Have you decided already if you want to go for a state or a private primary school? Are you hearing very conflicting views on this? I talk to parents confused by the views they receive from friends and acquaintances all the time. They range from “private schools for 4 year olds are a waste of money” over “kids at prep schools work 2 years ahead of state school kids” to “class sizes are much smaller in private schools” and many more things you will hear. I’d like to share some views and balanced information on this today to help you make your choice.
State schools usually have class sizes of 30 children taught by one teacher plus one teaching assistant. This is why you always hear there are 30 children in a class at state school, which sounds like a lot of 4 year olds for one teacher when they start in Reception. Do keep in mind there is a dedicated teaching assistant most of the time plus parent volunteers who might come in at some schools to help with reading and other activities. Children do get split into subgroups depending on their abilities and may often work in smaller groups of 6 – 8 children with a teacher and a teaching assistant rotating between groups to help out.
Class sizes at private schools vary widely. They can be as small as 10 -12 children and as large as 24 children, depending on the school. At many schools that have class sizes of 10 – 15 children, there is only a teacher and no teaching assistant, so the child – staff ratio is not necessarily better than at a state school (but do ask each school because it varies). Schools with larger classes of around 20 children tend to have one teacher and a teaching assistant who may split there time between a couple of classes or work part-time. Again, you will have to ask each school you consider, but don’t assume just because a class has less kids your child will necessarily have more individual attention than at a state school. On average, it is true, but it is not guaranteed at every private school.
Behaviour is a very important aspect of school life that can determine how happy your child is to go into school each day. A good school will have clear rules and expectations of behaviour and an effective system of dealing with unacceptable behaviour that involves the child and the parents. This one is hard to judge as an outsider and unfortunately in this aspect you may need to rely on rumours and stories sometimes. A big warning sign for me is if I hear that teachers spend considerable time in class trying to get children to be quiet or to behave, rather than having time to teach the curriculum. I try to pay close attention during school visits how the children interact with each other and their teachers.
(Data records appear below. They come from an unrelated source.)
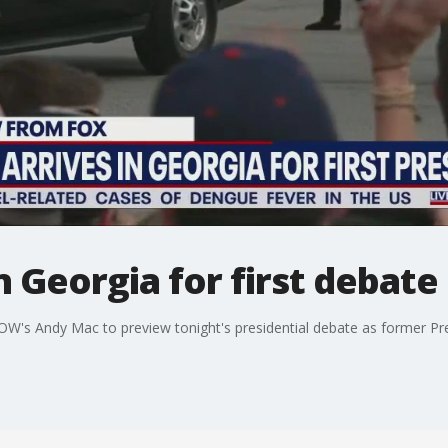
n Georgia for first debate
OW's Andy Mac to preview tonight's presidential debate as former Pr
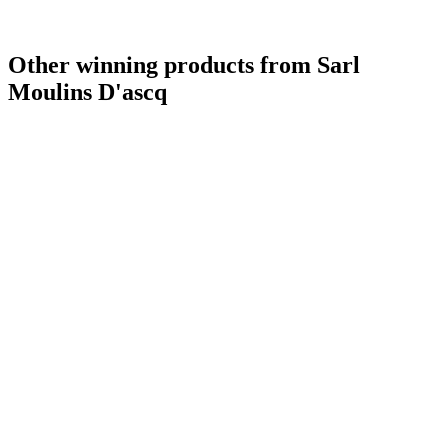
Gold
2019
Silver
2019
Bronze
2019
Other winning products from Sarl
Silver Medal
2018
Bronze Medal
2018
Moulins D'ascq
Silver
2018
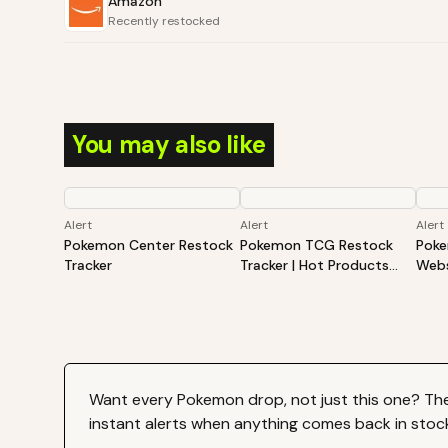
Amazon
Recently restocked
You may also like
Alert
Alert
Alert
Pokemon Center Restock
Pokemon TCG Restock
Poke
Tracker
Tracker | Hot Products
Webs
Alert (Varies By Site)
Hot 
By S
Want every
Pokemon
drop, not just this one? Th
instant alerts when anything comes back in stoc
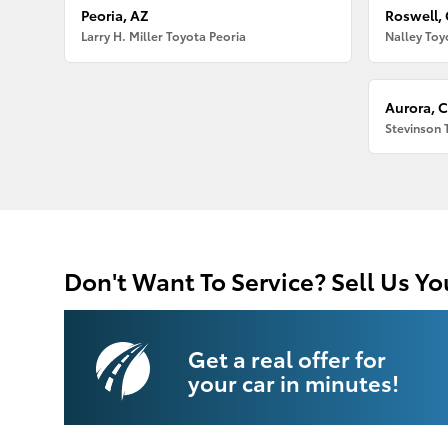
Peoria, AZ
Roswell,
Larry H. Miller Toyota Peoria
Nalley Toy
Aurora, 
Stevinson 
Don't Want To Service? Sell Us Yo
Get a real offer for
your car in minutes!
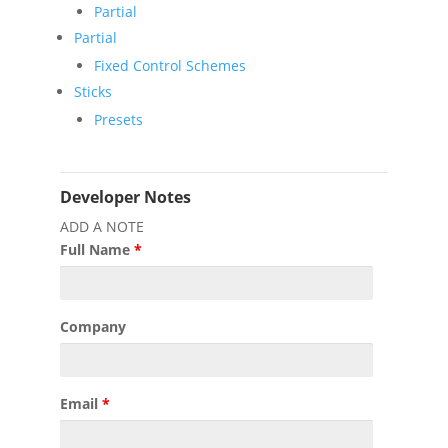
Partial
Partial
Fixed Control Schemes
Sticks
Presets
Developer Notes
ADD A NOTE
Full Name
*
Company
Email
*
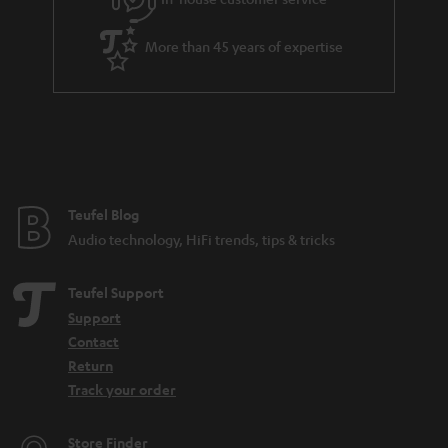
s
u
a
More than 45 years of expertise
r
a
n
t
e
e
Teufel Blog
Audio technology, HiFi trends, tips & tricks
Teufel Support
Support
Contact
Return
Track your order
Store Finder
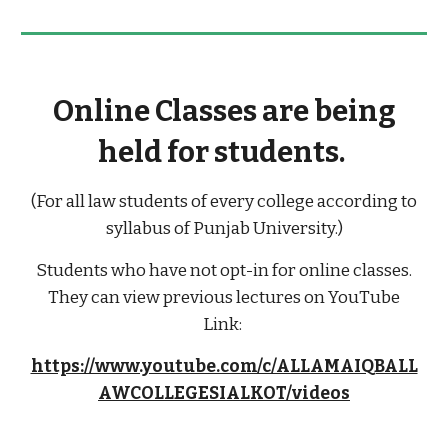
Online Classes are being
held for students.
(For all law students of every college according to
syllabus of Punjab University.)
Students who have not opt-in for online classes.
They can view previous lectures on YouTube
Link:
https://www.youtube.com/c/ALLAMAIQBALL
AWCOLLEGESIALKOT/videos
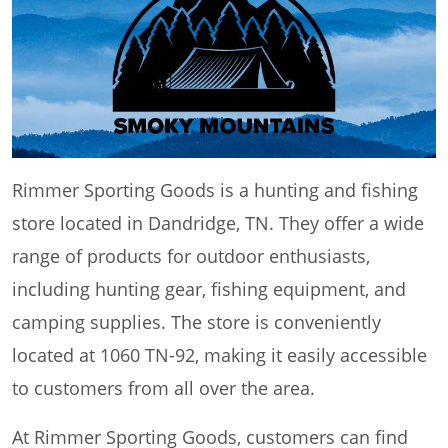
Rimmer Sporting Goods is a hunting and fishing
store located in Dandridge, TN. They offer a wide
range of products for outdoor enthusiasts,
including hunting gear, fishing equipment, and
camping supplies. The store is conveniently
located at 1060 TN-92, making it easily accessible
to customers from all over the area.
At Rimmer Sporting Goods, customers can find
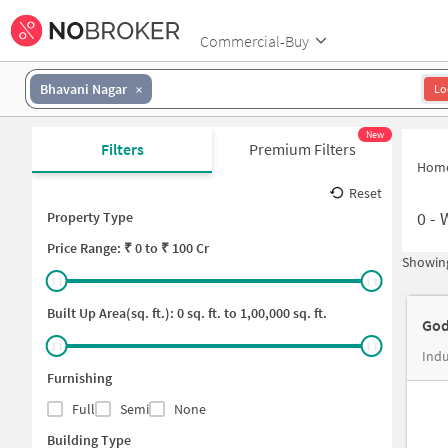
Commercial-Buy
Bhavani Nagar
Lo
New
Filters
Premium Filters
Hom
Reset
0
-
Property Type
Price
Range: ₹
0
to ₹
100 Cr
Showing
Built Up Area(sq. ft.):
0
sq. ft. to
1,00,000
sq. ft.
God
Furnishing
Full
Semi
None
Building Type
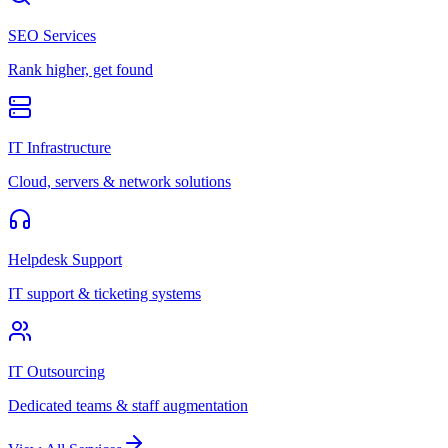
SEO Services
Rank higher, get found
IT Infrastructure
Cloud, servers & network solutions
Helpdesk Support
IT support & ticketing systems
IT Outsourcing
Dedicated teams & staff augmentation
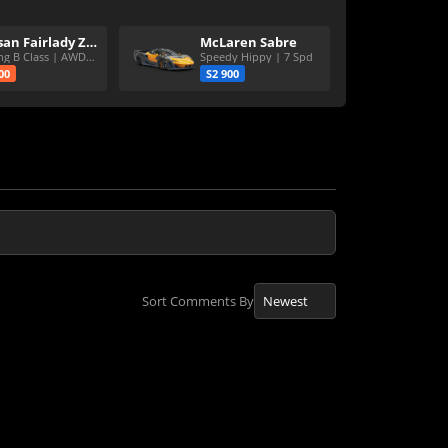
Nissan Fairlady Z Version S Twin Turbo
McLaren Sabre
Strong B Class | AWD | 6Spd
Speedy Hippy | 7 Spd
00
S2 900
Sort Comments By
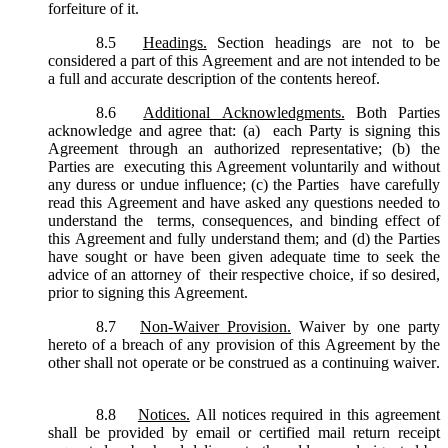
forfeiture of it.
8.5
Headings.
Section headings are not to be
considered a part of this Agreement and are not intended to be
a full and accurate description of the contents hereof.
8.6
Additional Acknowledgments.
Both Parties
acknowledge and agree that: (a) each Party is signing this
Agreement through an authorized representative; (b) the
Parties are executing this Agreement voluntarily and without
any duress or undue influence; (c) the Parties have carefully
read this Agreement and have asked any questions needed to
understand the terms, consequences, and binding effect of
this Agreement and fully understand them; and (d) the Parties
have sought or have been given adequate time to seek the
advice of an attorney of their respective choice, if so desired,
prior to signing this Agreement.
8.7
Non-Waiver Provision.
Waiver by one party
hereto of a breach of any provision of this Agreement by the
other shall not operate or be construed as a continuing waiver.
8.8
Notices.
All notices required in this agreement
shall be provided by email or certified mail return receipt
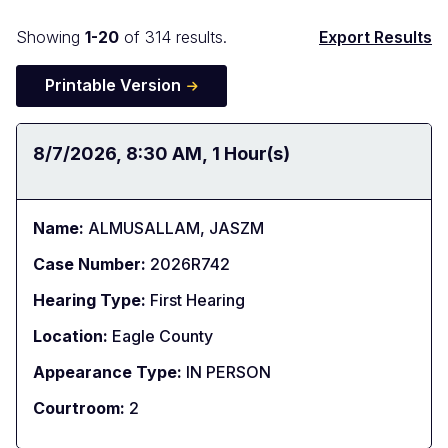
Docket
Showing
1-20
of 314 results.
Export Results
Search
Printable Version
Results
Date:
8/7/2026
Time:
8:30 AM
Duration:
1 Hour(s)
Name:
ALMUSALLAM, JASZM
Case Number:
2026R742
Hearing Type:
First Hearing
Location:
Eagle County
Appearance Type:
IN PERSON
Courtroom:
2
You only need to look at senior school league tables in London to know that the top private schools on average reach far better academic results than state secondary schools. The problem is that all the schools at the top of the table are highly selective, creaming of the top 5% or top 2% of pupils, which makes comparing their results with inclusive schools difficult. Among primary schools, an added complication is that while we have league tables for the top state primary schools via the SATS tests, very few private schools take part in these tests or publish their results. What I do know from the few private schools who do publish their KS2 results is that while the best state primary schools in London tend to have around 60-65% of pupils working at level 5 or above, the best prep schools have 95-100% of pupils working at that level. Again, of course these tend to be selective schools that exclude anyone who needs more help. My impression is that the level of Maths or English taught at an outstanding state primary school can be of a very high standard and I would not worry too much about this aspect in the early years. You may find that for other subjects, prep schools can afford more specialised teachers and go more in-depth, but again this will depend on each school.
This is where many private schools shine, although a large state school could still have an edge over a very small private school. While both state and private schools offer the usual yoga, football, chess, tennis, ballet options at most schools, you may often find a more specialised music department or more professional sports coaches at prep schools. For me, the big plus of prep schools is also the time they dedicate to extracurriculars. At my local state community primary school, there is only one hour each dedicated to music, arts and PE per week, whereas most prep schools dedicate a much larger part of the curriculum to sports, music and the arts.
>Well, this is a big topic and I will cover this in a separate post. All I can advise you is make sure you factor in all extras (uniform, lunches, extracurriculars), fee increases above inflation and any unforeseen events (redundancy, illness). You need to take into account that school fees are payable termly in advance and you need to have a comfortable financial buffer for this. But this aspect requires much more detail and I will talk about it another time (you can already find out now about affordable private schools in London and prep schools that offer scholarships and bursaries!).
My main advice to everyone is to check all your options carefully, state or private. Make sure you visit the schools and meet the heads so you can make an informed decision, rather than depending on rumours and views of people who made one choice or the other. There are some fantastic state primary schools in London and some very average private schools that are not good value for money (and vice versa!), so keep an open mind!